A Palazzo Reale fino al 24 giugno / Dürer e le signore rifatte
Brutto? No, sgraziato! Nella caricatura disegnata da Albrecht Dürer in una lettera indirizzata all’umanista Willibald Pirckheimer, il sorriso idiota e sgangherato di una donna si fa largo tra le parole con lo stesso tratto sciolto e sicuro usato per scrivere. In molti altri disegni, xilografie, incisioni a puntasecca e ad acquaforte esposte nella mostra milanese Dürer e il Rinascimento tra Germania e Italia in corso a Palazzo Reale (fino al 24 giugno), lo stesso tratto svolge elegantemente le grazie delle lettere oppure delinea figure e ornamenti prolungando e aggrovigliando lo svolazzo, sdoppiando il viticcio (Henri Focillon, Albrecht Dürer, Milano, 2004, p.16).
Lo fa con una pendolarità tra grazia e disgrazia, per comprendere la singolarità della quale può essere utile assistere alla proiezione del film Phantom thread – nella versione italiana Il filo nascosto – scritto e diretto da Paul Thomas Anderson. Il film è dedicato al sarto britannico degli anni Cinquanta Reynolds Woodcock, personaggio d’invenzione ispirato alla vita dello stilista spagnolo Cristobal Balenciaga Eizaguirre. Visito la mostra dopo aver visto il film nel primo pomeriggio, in un cinema del centro affollato da signore avvizzite e rifatte dalla chirurgia plastica nel modo peggiore: visi grotteschi e sgraziati come quello disegnato da Dürer nella lettera indirizzata a Pirckheimer.

##########

● COMPITI DA SVOLGERE
1. Ripeti alla lettera il passo dell'articolo su Dürer che inizia con "Lo fa con una" e termina con "indirizzata a Pirckheimer.".
2. Prosegui l'articolo sulla mostra di Dürer a Palazzo Reale, riprendendo subito dopo l'ultima frase riportata.
Il materiale che segue non ha alcun rapporto con l'articolo su Dürer.

##########

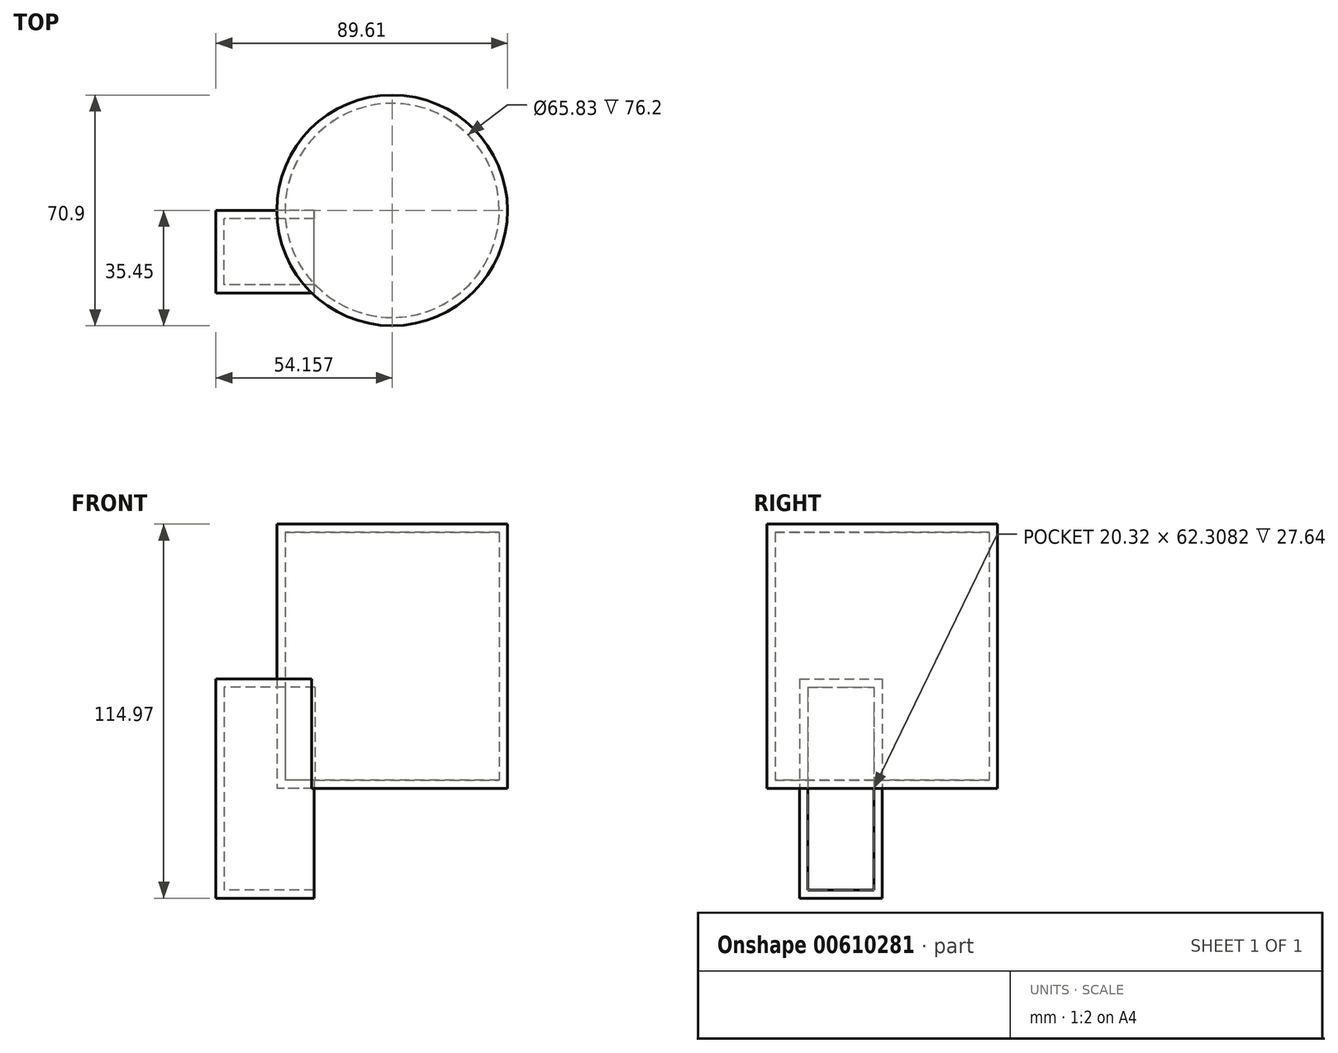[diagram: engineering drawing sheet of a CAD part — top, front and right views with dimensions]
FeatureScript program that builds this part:
annotation { "Feature Type Name" : "Feature", "Feature Type Description" : "" }
export const myFeature = defineFeature(function(context is Context, id is Id, definition is map)
    precondition{}
    {
        {
            var Q0;
            Q0=qCreatedBy(makeId("Front.planeOp"),FACE);
            var sketch = newSketch(context, id + "F0", { "sketchPlane" : qUnion([Q0])});
            skLineSegment(sketch, "E0.bottom", {"start": v(29.89, 33.7) * mm, "end": v(-0.3, 33.7) * mm});
            skLineSegment(sketch, "E0.top", {"start": v(29.89, -33.7) * mm, "end": v(-0.3, -33.7) * mm});
            skLineSegment(sketch, "E0.left", {"start": v(29.89, 33.7) * mm, "end": v(29.89, -33.7) * mm});
            skLineSegment(sketch, "E0.right", {"start": v(-0.3, 33.7) * mm, "end": v(-0.3, -33.7) * mm});
            skPoint(sketch, "E0.middle", {"position": v(14.8, 0) * mm});
            skSolve(sketch);
        }
        {
            var Q0;
            Q0 = qSketchRegion(id + "F0", true);
            extrude(context, id + "F1", {"entities" : qUnion([Q0]), "depth" : 25.4 * mm, "offsetDistance" : 25.4 * mm});
        }
        {
            var Q0;
            Q0=qCreatedBy(makeId("Top.planeOp"),FACE);
            var sketch = newSketch(context, id + "F2", { "sketchPlane" : qUnion([Q0])});
            skCircle(sketch, "E1", {"center": v(53.87, 0) * mm, "radius": 35.45 * mm});
            skSolve(sketch);
        }
        {
            var Q0;
            Q0 = qSketchRegion(id + "F2", true);
            extrude(context, id + "F3", {"entities" : qUnion([Q0]), "operationType" : NewBodyOperationType.ADD, "depth" : 81.28 * mm, "offsetDistance" : 25.4 * mm});
        }
        {
            var Q0;
            Q0=makeQuery(id+"F1.opExtrude","SWEPT_FACE",FACE,{"disambiguationData":[OSD([sQuery(id+"F0.wireOp",EDGE,"E0.left")])]});
            shell(context, id + "F4", {"entities" : qUnion([Q0]), "thickness" : 2.54 * mm});
        }
    });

##########

● SOLUZIONI DEGLI ESERCIZI
1.
Lo fa con una pendolarità tra grazia e disgrazia, per comprendere la singolarità della quale può essere utile assistere alla proiezione del film Phantom thread – nella versione italiana Il filo nascosto – scritto e diretto da Paul Thomas Anderson. Il film è dedicato al sarto britannico degli anni Cinquanta Reynolds Woodcock, personaggio d’invenzione ispirato alla vita dello stilista spagnolo Cristobal Balenciaga Eizaguirre. Visito la mostra dopo aver visto il film nel primo pomeriggio, in un cinema del centro affollato da signore avvizzite e rifatte dalla chirurgia plastica nel modo peggiore: visi grotteschi e sgraziati come quello disegnato da Dürer nella lettera indirizzata a Pirckheimer.

2.
La mostra è dedicata all’influenza esercitata dallo stile all’antica dell’arte rinascimentale sulla cultura visiva della Germania del sud, verso la fine del Quattrocento. Nello scambio culturale e artistico tra il sud della Germania e il nord dell’Italia Dürer ebbe un ruolo di primo piano. L’artista soggiornò a Venezia dove studiò alcune opere che lo ispirarono, tra queste Il Trionfo della Fede di Tiziano Vecellio stampato nel 1517, modello compositivo al quale Dürer s’ispirò per la realizzazione dei fogli a stampa xilografica della serie Il grande carro trionfale dell’imperatore Massimiliano I. In queste xilografie le grazie delle lettere si separano dai segni alfabetici per volteggiare nel cielo come le nuvole vaganti disegnate da Vecellio nel suo Trionfo. A dispetto del primato della parola sull’immagine rivendicato da Martin Lutero, questi decori alfabetici si prendono la libertà di andare a spasso da soli rivendicando il diritto di costituirsi come immagini indipendenti dalla parola, penso tra me e me ammirando le bellissime xilografie. Ciò che colpisce in queste opere è la scioltezza del gesto che con grazia e quindi con naturalezza e apparente noncuranza lascia una traccia.
Giorgio Vasari sviluppò il concetto di grazia nelle arti visive applicando a queste quello elaborato da Baldesar Castiglione in Il libro del Cortegiano, un manuale sul galateo di corte pubblicato nel 1524. In questo testo che istruisce sulle buone maniere, la grazia è il fare bene con disinvoltura, senza apparente sforzo e affanno. Il tema è trattato in modo esauriente da Anthony Blunt nel saggio Le teorie artistiche in Italia dal Rinascimento al Manierismo (Torino, 2001). Considerando che il termine “grazia” può essere riferito anche al filetto che termina di testa e di piede i singoli caratteri della scrittura alfabetica, per omonimia torno con la mente al film di Anderson.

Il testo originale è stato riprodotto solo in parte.